Esther Vergeer: "Het is maar gehandicaptensport, een ver-van-mijn-bed-show, laat maar! Ik word daar zo pissig van"

Komende zondag 12 december worden tijdens een congres van het Internationaal Paralympisch Comité tien nieuwe bestuursleden gekozen. Esther Vergeer is door NOC*NSF voorgedragen voor deze internationale positie en maakt goede kans om tot het Governing Board van het IPC toe te treden. Dat is gelijk een goed moment om uit het rijke archief van vakblad Sport & Strategie een interview met de rolstoeltenniskampioene te halen.

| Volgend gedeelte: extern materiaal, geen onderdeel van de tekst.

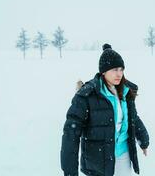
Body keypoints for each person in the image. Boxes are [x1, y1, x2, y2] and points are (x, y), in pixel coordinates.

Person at [60, 43, 150, 176]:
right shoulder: (86, 95)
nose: (119, 74)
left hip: (123, 156)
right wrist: (70, 172)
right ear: (103, 71)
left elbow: (132, 117)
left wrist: (144, 139)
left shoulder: (125, 92)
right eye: (114, 69)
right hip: (98, 162)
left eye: (121, 69)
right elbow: (71, 135)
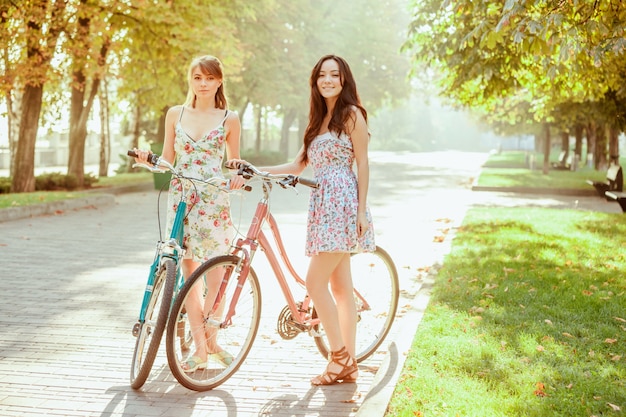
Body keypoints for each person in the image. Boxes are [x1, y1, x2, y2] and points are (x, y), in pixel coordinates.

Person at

In 2011 sprak Frans Oosterwijk Vergeer over haar ambities die toen al veel verder dan het tennisveld reikten. In alles komt hier een voorvechtster voor de gehandicaptensport naar voren.

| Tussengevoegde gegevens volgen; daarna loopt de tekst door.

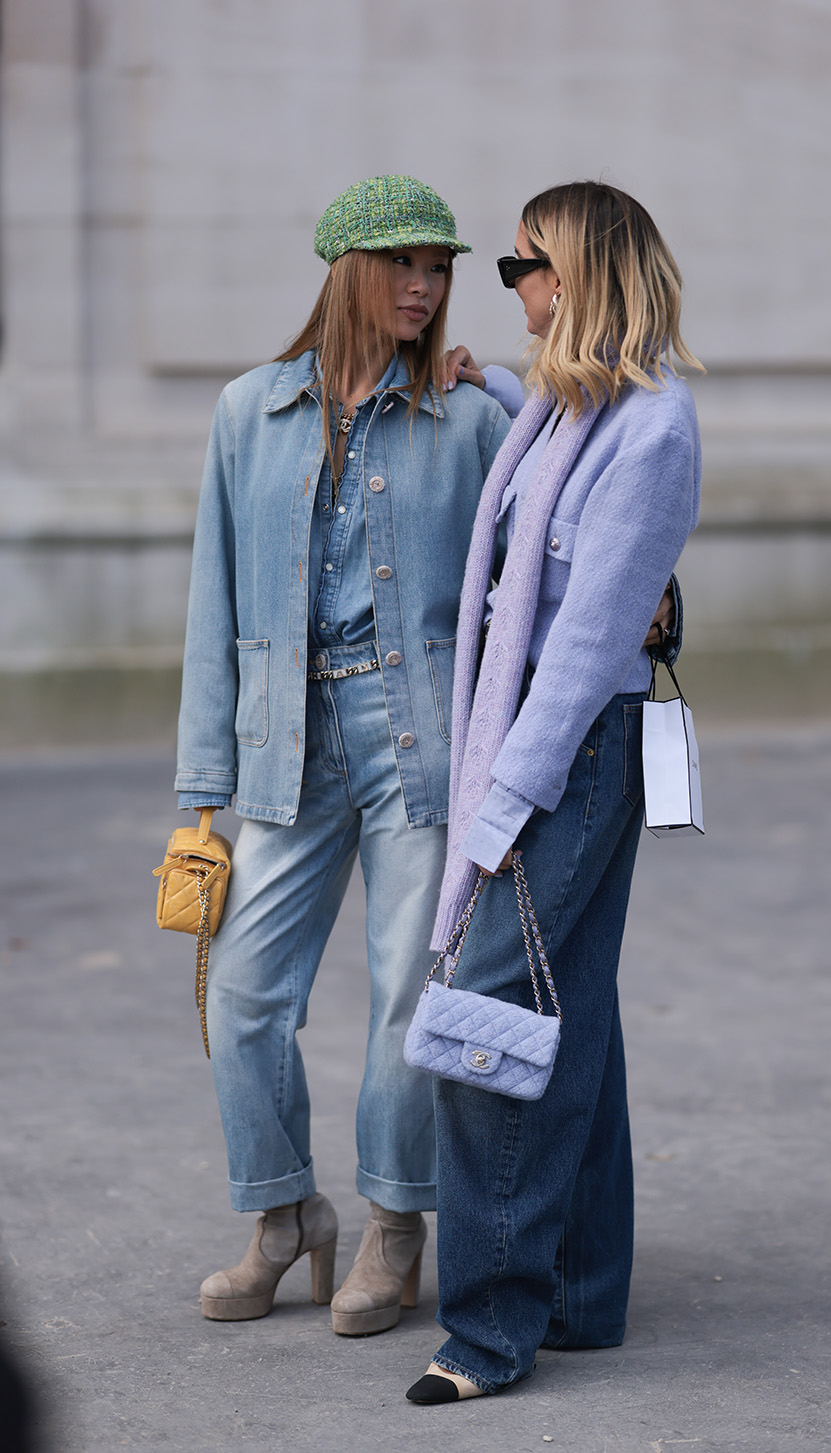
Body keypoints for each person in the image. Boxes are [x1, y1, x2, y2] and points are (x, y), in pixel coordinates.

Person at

Gehandicaptentopsport is net zo hard en competitief als valide topsport, aldus vijfvoudig paralympisch kampioen Esther Vergeer. Maar niemand weet het, want de media, Studio Sport voorop, besteden er nauwelijks aandacht aan. Om de gehandicaptensport populairder te maken en meer interesse te creëren voor de Paralympics in Londen, richtte Vergeer met vijf andere gehandicapte sporters Team ParaStars op. In Londen wil de dertigjarige Vergeer nog eenmaal toeslaan en haar status als koningin van het rolstoeltennis bevestigen. Is Londen haar eindstation? Ze is daar nog niet zeker van. Wel over haar carrière na het tennis.

Door Frans Oosterwijk

"Niet iedereen hoeft halleluja te roepen voor gehandicaptensport. Dat zou onrealistisch zijn en daar gaat het ook niet om. Het gaat mij om bewustwording, acceptatie, de erkenning dat gehandicaptensport erbij hoort. Zoals gehandicapten onderdeel zijn van de maatschappij, zo hoort gehandicaptensport bij de sport. Punt."

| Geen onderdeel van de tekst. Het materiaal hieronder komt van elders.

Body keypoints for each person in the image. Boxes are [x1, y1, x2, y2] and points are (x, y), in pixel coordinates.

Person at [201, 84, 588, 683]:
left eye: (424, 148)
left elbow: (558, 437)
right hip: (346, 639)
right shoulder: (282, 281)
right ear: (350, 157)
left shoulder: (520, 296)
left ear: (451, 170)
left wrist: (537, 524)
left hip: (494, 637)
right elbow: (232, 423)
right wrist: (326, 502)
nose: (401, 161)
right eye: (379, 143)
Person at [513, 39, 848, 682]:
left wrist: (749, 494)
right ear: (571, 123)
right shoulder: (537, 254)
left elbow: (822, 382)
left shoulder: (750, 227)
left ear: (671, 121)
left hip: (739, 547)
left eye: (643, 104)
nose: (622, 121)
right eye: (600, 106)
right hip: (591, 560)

Toptennisster Esther Vergeer wil echt een verschil maken in de gehandicaptensport. Samen met haar manager Guido Klomp en Bob van Oosterhout van sportmarketingbureau Triple Double richtte ze begin dit jaar Team ParaStars op, een sterrenteam van zes paralympische topsporters, bestaande uit Marije Smits (atletiek), Barend Kol (zeilen), Anna Jochemsen (skiën), Mike van der Zanden (zwemmen), Ronald Hertog (atletiek) en Vergeer zelf. Ondersteund door zogenaamde ‘Superfans’, waaronder haar sponsor Ernst & Young, wil Team ParaStars de gehandicaptensport zodanig promoten, dat het Nederlandse publiek volgend jaar bij de Paralympische Spelen wellicht net zo enthousiast is over gehandicapte sporters als het bij de Olympische Spelen over valide sporters is.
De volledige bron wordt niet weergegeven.